Work request: Whenever a line in the entries below contains the string "lines", copy that line.

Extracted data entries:
-*-

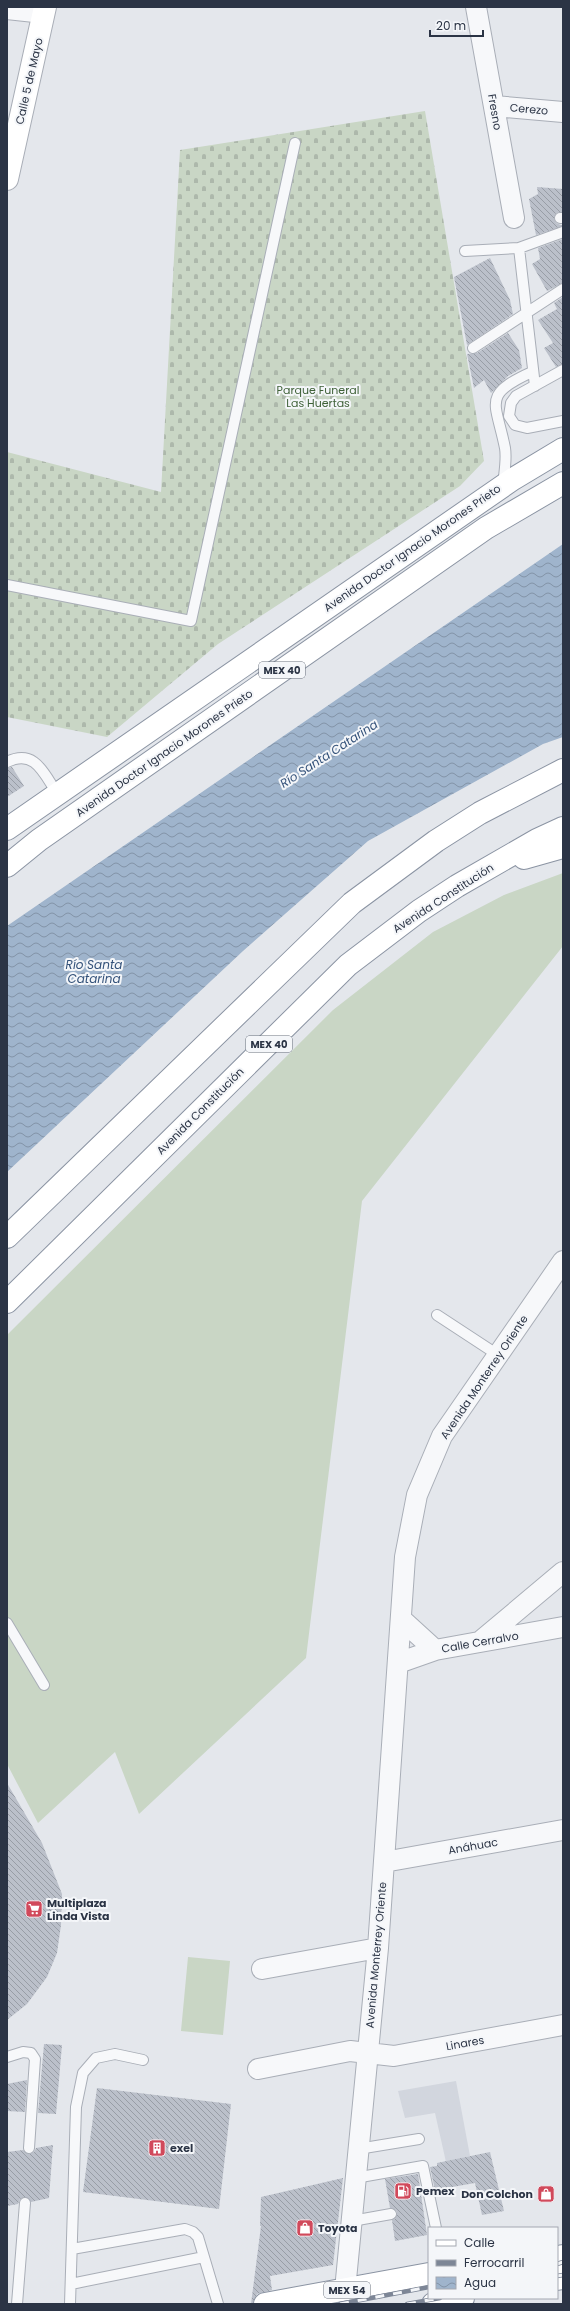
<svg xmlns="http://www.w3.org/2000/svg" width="570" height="2311" viewBox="0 0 570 2311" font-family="Poppins,sans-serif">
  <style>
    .built { fill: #d2d6de }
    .grass { fill: #c9d6c5 }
    .cemetery { fill: url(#cemetery-stones) }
    .water { fill: url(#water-waves) }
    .building { fill: url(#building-back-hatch) }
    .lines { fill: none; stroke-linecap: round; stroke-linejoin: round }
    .lane-casing { stroke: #a9aeb7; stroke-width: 12 }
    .street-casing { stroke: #a9aeb7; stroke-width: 22 }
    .secondary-casing { stroke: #a9aeb7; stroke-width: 24 }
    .highway-casing { stroke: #8b94a3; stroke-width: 24 }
    .lane { stroke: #f7f8fa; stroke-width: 10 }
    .street { stroke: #f7f8fa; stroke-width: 20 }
    .secondary { stroke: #fff; stroke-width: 22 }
    .highway { stroke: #fff; stroke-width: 22 }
    .rail-casing { stroke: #7d8696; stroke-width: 4.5 }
    .rail { stroke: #f4f6f9; stroke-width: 3; stroke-dasharray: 9; stroke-linecap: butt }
    .labels { text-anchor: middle; stroke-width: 4; stroke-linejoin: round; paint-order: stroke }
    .shield { fill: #f4f6f9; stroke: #676e7b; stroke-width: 1 }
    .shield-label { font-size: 10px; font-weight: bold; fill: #2b3445 }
    .street-label { font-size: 11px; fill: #2b3445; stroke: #f4f6f9 }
    .park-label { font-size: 11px; fill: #3f6138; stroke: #f4f6f9 }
    .poi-label { font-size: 11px; font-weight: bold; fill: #2b3445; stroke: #f4f6f9; text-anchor: start }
    .water-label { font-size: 12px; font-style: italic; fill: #34527a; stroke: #f4f6f9 }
  </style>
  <defs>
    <pattern id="cemetery-stones" width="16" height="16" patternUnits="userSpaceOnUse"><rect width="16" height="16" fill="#c9d6c5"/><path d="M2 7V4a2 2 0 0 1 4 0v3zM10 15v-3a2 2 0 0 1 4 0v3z" fill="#adb8ab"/></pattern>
    <pattern id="water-waves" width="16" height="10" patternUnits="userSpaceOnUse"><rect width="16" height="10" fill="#9fb4cc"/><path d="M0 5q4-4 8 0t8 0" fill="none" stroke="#8293a7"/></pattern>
    <pattern id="building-back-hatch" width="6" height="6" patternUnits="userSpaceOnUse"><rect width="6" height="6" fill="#bbc0ca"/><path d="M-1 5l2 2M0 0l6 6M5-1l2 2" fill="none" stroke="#989da6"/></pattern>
  </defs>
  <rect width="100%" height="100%" fill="#e4e7ec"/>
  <!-- built -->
  <path class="built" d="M456,2081L470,2156L446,2162L435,2113L405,2118L398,2091Z"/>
  <!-- grass -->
  <path class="grass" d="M563,873V946L362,1201L306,1658L139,1814L115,1752L38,1823L7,1764V1335L333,1010L433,932L504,895Z
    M188,1957L230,1961L223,2035L181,2031Z"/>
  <!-- cemetery -->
  <path class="cemetery" d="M425,111L484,461L460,486L218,644L107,737L7,717V452L161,492L180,150Z"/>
  <!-- water -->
  <path class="water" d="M563,544V737L543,744L368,841L243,951L7,1172V926Z"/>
  <!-- building -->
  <path class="building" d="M537,187L563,189V212L556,213L554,218L556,223L563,226L536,235L529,199L538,194Z
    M563,239V283L547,291L532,264L540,259L538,248Z
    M490,258L510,300L513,314L467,345L454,277Z
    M563,297V364L556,367L544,348L553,343L538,320L557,309L554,303Z
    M508,333L519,350L522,368L508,376L491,393L484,380L474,388L467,354L477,353Z
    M12,767L24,786L7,797V768Z
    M7,1783L42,1843L62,1894L61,1925L57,1953L47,1977L27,2004L7,2020Z
    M44,2044L62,2045L56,2114L38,2113Z
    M27,2080L25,2112L7,2111V2084Z
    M97,2088L231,2104L219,2209L83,2192Z
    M53,2145L49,2198L31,2202L25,2197L20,2199L18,2204L7,2206V2152L23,2150L29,2154L34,2152L36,2148Z
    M490,2152L504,2211L482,2215L475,2183L435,2190L430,2167L437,2166V2163Z
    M418,2174L427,2235L395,2241L392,2220L395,2219L397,2213L396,2210L390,2208L385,2179Z
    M343,2178L333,2265L270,2276L272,2290L257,2294L253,2304H251L261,2226H260L261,2197Z"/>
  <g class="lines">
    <defs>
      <path id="lane" d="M560,218H563
        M465,251L519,248
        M473,348L563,289
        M563,370L516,396L511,403L509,416L515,425L527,428L563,421
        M535,386L519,248L563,232
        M503,485C504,474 507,460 505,448C496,402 481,395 532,372
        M7,585L191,621L295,143
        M7,762C35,748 44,774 57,793
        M437,1315L498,1355
        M7,1623L44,1685
        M7,2057L23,2052L31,2053L35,2059L29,2148
        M358,2149L419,2139
        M355,2178L423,2166L436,2228
        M352,2221L391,2214
        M72,2249L185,2229L193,2232L198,2237L218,2304
        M71,2284L204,2257
        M17,2304L25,2203
        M70,2304L76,2107L83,2073L96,2058L115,2054L143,2060"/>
      <path id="street" d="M476,7L514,218
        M7,9L44,13
        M494,106L563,112
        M401,1619L435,1650
        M482,1640L563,1572
        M398,1663L435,1650L563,1627
        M384,1862L563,1830
        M262,1969L378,1948
        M258,2069L350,2051L394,2056L563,2025
        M345,2290L378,1948L405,1557L417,1495L442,1436L563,1261"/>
      <path id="secondary" d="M7,179L45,7"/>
      <path id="highway" d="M7,829L513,479L563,449
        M524,858L563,847
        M7,866L39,840L486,528L563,483
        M7,1237L352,903L436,841L480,813L563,770
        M7,1302L348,965L419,911L457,886L537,840L563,828
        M557,2258L563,2256
        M557,2279L563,2278
        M265,2304L429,2274
        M433,2304L463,2298"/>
    </defs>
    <!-- lane casing -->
    <use href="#lane" class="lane-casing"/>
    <!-- street casing -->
    <use href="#street" class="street-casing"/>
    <!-- secondary casing -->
    <use href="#secondary" class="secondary-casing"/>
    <!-- highway casing -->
    <use href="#highway" class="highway-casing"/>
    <!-- lane -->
    <use href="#lane" class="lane"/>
    <!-- street -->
    <use href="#street" class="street"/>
    <!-- secondary -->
    <use href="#secondary" class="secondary"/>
    <!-- highway -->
    <use href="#highway" class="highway"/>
    <defs>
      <path id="rail" d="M557,2264L563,2262
        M557,2276L563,2275
        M340,2304L429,2287
        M407,2304L440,2298"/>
    </defs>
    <!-- rail casing -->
    <use href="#rail" class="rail-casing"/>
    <!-- rail -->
    <use href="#rail" class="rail"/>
  </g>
  <!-- icons -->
  <defs>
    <symbol id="supermarket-square" viewBox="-11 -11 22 22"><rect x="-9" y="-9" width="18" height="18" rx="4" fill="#d1495b" stroke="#f4f6f9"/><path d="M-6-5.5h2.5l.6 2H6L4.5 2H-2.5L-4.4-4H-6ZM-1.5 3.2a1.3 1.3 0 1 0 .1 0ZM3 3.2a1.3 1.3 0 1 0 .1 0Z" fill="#fff"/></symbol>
    <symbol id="building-square" viewBox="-11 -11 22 22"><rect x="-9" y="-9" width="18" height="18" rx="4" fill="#d1495b" stroke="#f4f6f9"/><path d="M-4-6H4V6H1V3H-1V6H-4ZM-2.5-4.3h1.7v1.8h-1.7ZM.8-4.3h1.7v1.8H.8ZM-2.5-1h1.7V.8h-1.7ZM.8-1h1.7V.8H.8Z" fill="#fff"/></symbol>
    <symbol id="fuel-square" viewBox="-11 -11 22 22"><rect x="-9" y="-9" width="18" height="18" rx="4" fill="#d1495b" stroke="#f4f6f9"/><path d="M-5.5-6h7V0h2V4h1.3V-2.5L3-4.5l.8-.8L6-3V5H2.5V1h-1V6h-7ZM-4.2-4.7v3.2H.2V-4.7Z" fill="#fff"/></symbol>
    <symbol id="shop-square" viewBox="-11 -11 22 22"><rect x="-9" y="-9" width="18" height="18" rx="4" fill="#d1495b" stroke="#f4f6f9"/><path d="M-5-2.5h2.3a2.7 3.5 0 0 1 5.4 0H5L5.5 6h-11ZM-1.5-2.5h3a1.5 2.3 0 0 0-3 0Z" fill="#fff"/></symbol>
  </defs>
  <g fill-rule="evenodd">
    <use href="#supermarket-square" x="24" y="1899" width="20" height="20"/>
    <use href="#building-square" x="147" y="2138" width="20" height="20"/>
    <use href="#fuel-square" x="393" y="2181" width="20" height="20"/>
    <use href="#shop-square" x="536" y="2184" width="20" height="20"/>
    <use href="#shop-square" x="295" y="2218" width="20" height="20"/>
  </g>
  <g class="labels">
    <!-- shield labels -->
    <g class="shield">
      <rect x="259" y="662" width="46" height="16" rx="3"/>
      <rect x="246" y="1036" width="46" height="16" rx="3"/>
      <rect x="324" y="2282" width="46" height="16" rx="3"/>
    </g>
    <g class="shield-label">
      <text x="282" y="674">MEX 40</text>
      <text x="269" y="1048">MEX 40</text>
      <text x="347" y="2294">MEX 54</text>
    </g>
    <!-- street labels -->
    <g class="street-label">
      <text transform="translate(29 81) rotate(-77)" y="4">Calle 5 de Mayo</text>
      <text transform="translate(529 109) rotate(5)" y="4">Cerezo</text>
      <text transform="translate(495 112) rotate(80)" y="4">Fresno</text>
      <text transform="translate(412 548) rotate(-35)" y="4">Avenida Doctor Ignacio Morones Prieto</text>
      <text transform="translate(164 753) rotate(-35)" y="4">Avenida Doctor Ignacio Morones Prieto</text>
      <text transform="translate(443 898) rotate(-33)" y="4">Avenida Constitución</text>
      <text transform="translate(200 1111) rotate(-45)" y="4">Avenida Constitución</text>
      <text transform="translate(484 1377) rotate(-56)" y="4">Avenida Monterrey Oriente</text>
      <text transform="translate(480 1642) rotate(-10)" y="4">Calle Cerralvo</text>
      <text transform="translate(473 1846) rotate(-10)" y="4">Anáhuac</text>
      <text transform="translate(376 1955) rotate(-85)" y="4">Avenida Monterrey Oriente</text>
      <text transform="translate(465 2043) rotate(-10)" y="4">Linares</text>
    </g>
    <!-- park labels -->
    <g class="park-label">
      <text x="318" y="394">Parque Funeral<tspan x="318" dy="13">Las Huertas</tspan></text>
    </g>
    <!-- poi labels -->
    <g class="poi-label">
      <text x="47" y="1907">Multiplaza<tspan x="47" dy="13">Linda Vista</tspan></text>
      <text x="170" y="2152">exel</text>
      <text x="416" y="2195">Pemex</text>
      <text x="533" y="2198" text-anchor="end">Don Colchon</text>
      <text x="318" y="2232">Toyota</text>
    </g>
    <!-- water labels -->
    <g class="water-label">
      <text transform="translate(329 754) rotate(-33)" y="4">Río Santa Catarina</text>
      <text x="94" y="969">Río Santa<tspan x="94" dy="14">Catarina</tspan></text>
    </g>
  </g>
  <!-- border -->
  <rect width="570" height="2311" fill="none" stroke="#2b3445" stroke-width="16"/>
  <!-- legend -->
  <rect x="428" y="2227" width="130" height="72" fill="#f4f6f9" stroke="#a4a8b1"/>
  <rect x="436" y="2240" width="20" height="6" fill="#ffffff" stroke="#a4a8b1"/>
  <text x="464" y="2247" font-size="12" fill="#2b3445">Calle</text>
  <rect x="436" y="2260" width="20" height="6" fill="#7d8696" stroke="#a4a8b1"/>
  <text x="464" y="2267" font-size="12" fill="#2b3445">Ferrocarril</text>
  <rect x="436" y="2277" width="20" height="12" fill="url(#water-waves)" stroke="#a4a8b1"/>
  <text x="464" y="2287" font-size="12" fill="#2b3445">Agua</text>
  <!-- scale -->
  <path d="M430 30v6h53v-6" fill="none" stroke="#2b3445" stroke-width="2"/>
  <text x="436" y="30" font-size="12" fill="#2b3445" stroke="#f4f6f9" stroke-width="3" paint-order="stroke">20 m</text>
</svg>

-*-

Answer to the problem:
    .lines { fill: none; stroke-linecap: round; stroke-linejoin: round }
  <g class="lines">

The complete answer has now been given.